We are firmly in the digital age, awash in data generated on every surface and in every layer of every business. Yet, despite decades of investment in technology, time, and effort, many organizations are still not seeing meaningful returns. A global survey of over 4,200 business and technology leaders conducted by research firm Gartner in late 2024 found that only 48% of digital initiatives had met or exceeded targeted business outcomes. Other surveys have had similar results, and the view is even more discouraging when studies focus on AI investments. For instance, 60% of respondents to a 2025 global survey from BCG said their investments in AI have delivered little material value, either in increased revenue or lowered costs.

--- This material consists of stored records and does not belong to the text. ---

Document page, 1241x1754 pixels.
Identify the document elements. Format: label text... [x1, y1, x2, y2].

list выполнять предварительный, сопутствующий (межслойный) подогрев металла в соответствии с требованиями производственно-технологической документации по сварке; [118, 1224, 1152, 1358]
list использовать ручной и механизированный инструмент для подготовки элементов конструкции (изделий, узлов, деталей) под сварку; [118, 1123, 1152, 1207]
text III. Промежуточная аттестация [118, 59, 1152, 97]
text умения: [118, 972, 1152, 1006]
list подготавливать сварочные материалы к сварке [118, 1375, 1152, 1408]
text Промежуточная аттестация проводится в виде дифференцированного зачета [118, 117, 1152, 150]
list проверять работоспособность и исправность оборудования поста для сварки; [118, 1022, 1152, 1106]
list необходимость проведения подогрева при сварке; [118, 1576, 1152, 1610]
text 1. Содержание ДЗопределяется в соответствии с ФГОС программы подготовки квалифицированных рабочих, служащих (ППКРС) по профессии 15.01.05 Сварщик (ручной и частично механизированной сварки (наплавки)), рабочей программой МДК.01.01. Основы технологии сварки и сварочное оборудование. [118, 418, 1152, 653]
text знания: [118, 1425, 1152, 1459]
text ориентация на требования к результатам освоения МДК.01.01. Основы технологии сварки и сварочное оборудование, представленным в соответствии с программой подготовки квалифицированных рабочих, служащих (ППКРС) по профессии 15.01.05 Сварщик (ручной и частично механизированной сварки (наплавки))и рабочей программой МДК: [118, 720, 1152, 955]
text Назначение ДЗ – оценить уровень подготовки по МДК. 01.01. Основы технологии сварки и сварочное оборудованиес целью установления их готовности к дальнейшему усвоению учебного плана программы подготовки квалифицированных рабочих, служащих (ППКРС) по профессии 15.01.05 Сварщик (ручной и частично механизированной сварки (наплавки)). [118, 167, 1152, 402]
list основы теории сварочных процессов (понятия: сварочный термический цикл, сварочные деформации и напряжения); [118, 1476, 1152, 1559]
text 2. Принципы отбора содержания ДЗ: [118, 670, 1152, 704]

We’ve been building toward this digital age for well over 30 years — so, what’s the problem? In 2020, Linda A. Hill, Sunand Menon, Ann Le Cam, Karina Grazina, and Lydia Begag of the Leadership Initiative at Harvard Business School began studying what it takes to lead in the digital era. Six years on, their research data reveals a consistent pattern: Leaders who are more successful with digital transformation tend to place early and sustained emphasis on building what Hill’s team calls a “digitally dexterous” workforce — one in which employees are both willing and able to use new technologies to advance the organization’s goals.

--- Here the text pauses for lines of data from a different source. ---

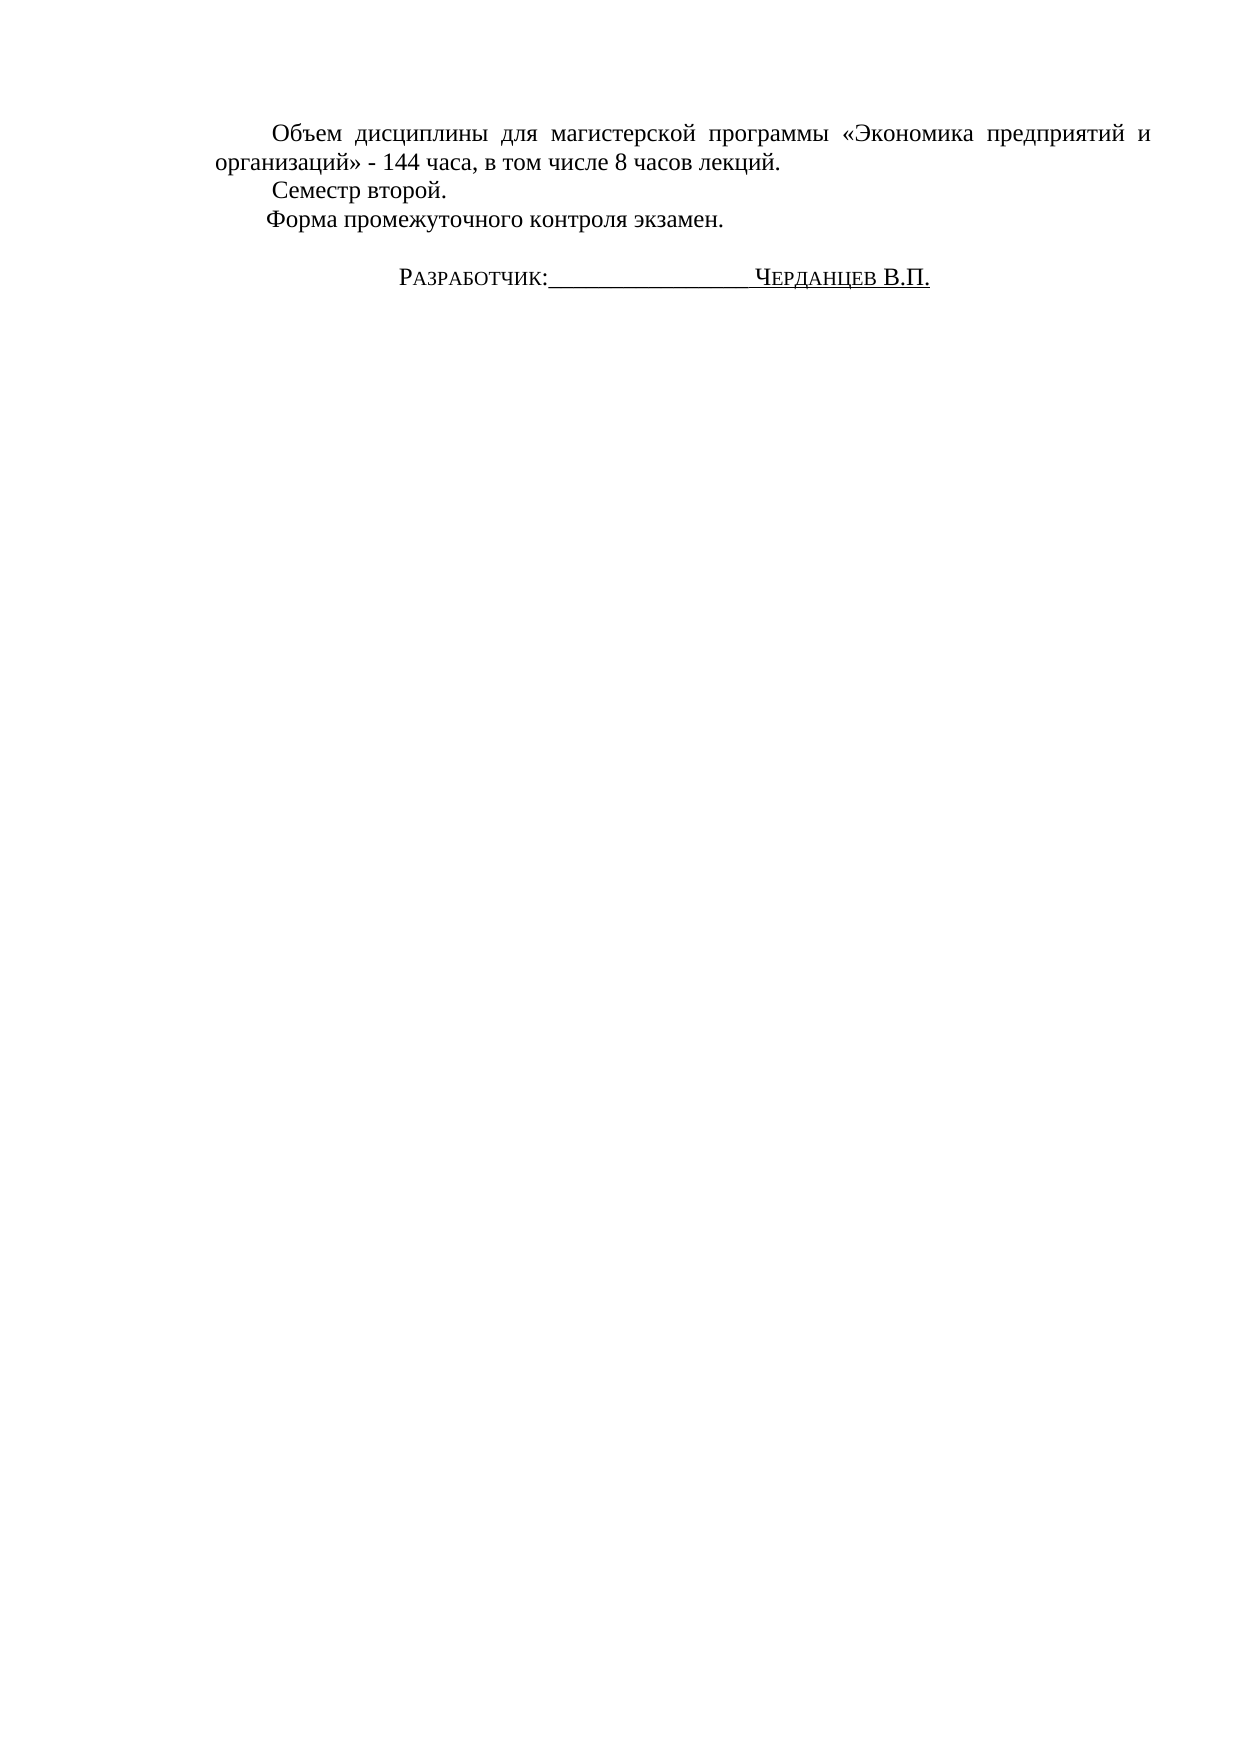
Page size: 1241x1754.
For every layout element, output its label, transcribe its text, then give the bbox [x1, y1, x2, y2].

text Разработчик:________________ Черданцев В.П. [177, 262, 1152, 291]
text Семестр второй. [215, 176, 1152, 204]
text Объем дисциплины для магистерской программы «Экономика предприятий и организаций» - 144 часа, в том числе 8 часов лекций. [215, 118, 1152, 176]
text Форма промежуточного контроля экзамен. [177, 204, 1152, 233]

The research offers strong evidence that leadership attention to culture, learning, and skills plays a central role in whether digital investments pay off. As Hill and her coauthors explain in “Why Digital Dexterity Is Key to Transformation,” this is a long-term leadership commitment that begins with reframing the challenge itself.
This issue isn’t limited to advanced technologies like AI. Even in areas that have long relied on data, such as customer experience, success depends less on how much information is available than on leaders’ ability to decide what deserves attention. Having hundreds of different metrics to evaluate customer experience might seem like an advantage, but managing and applying insights from all of them can be difficult, according to authors Charles H. Patti, Maria M. van Dessel, and Steven W. Hartley. If your company is collecting more CX data points than you can make good use of, you’ll want to read “A Smarter Approach to Measuring Customer Experience.”
Nowhere is the need for human judgment clearer than in organizations’ rush to adopt AI, particularly large language models and generative tools. These technologies can be powerful, but only when employees are able to test and contextualize their outputs. Research conducted by Steven Randazzo, Akshita Joshi, Kate Kellogg, Hila Lifshitz, and Karim R. Lakhani reveals a potentially disturbing trend: When research participants tried to push back on and validate an LLM’s conclusions, the AI pushed back even harder, using a variety of techniques to actively persuade users to accept its results. In “Validating LLM Output? Prepare to Be ‘Persuasion Bombed,’ ” the authors show how easily the technology can overpower human judgment — not because it’s “smart,” but because users lack the knowledge, confidence, or skills to challenge it effectively.
Organizations fail at digital transformation not because their technology is weak but because they haven’t prepared their people to use it well.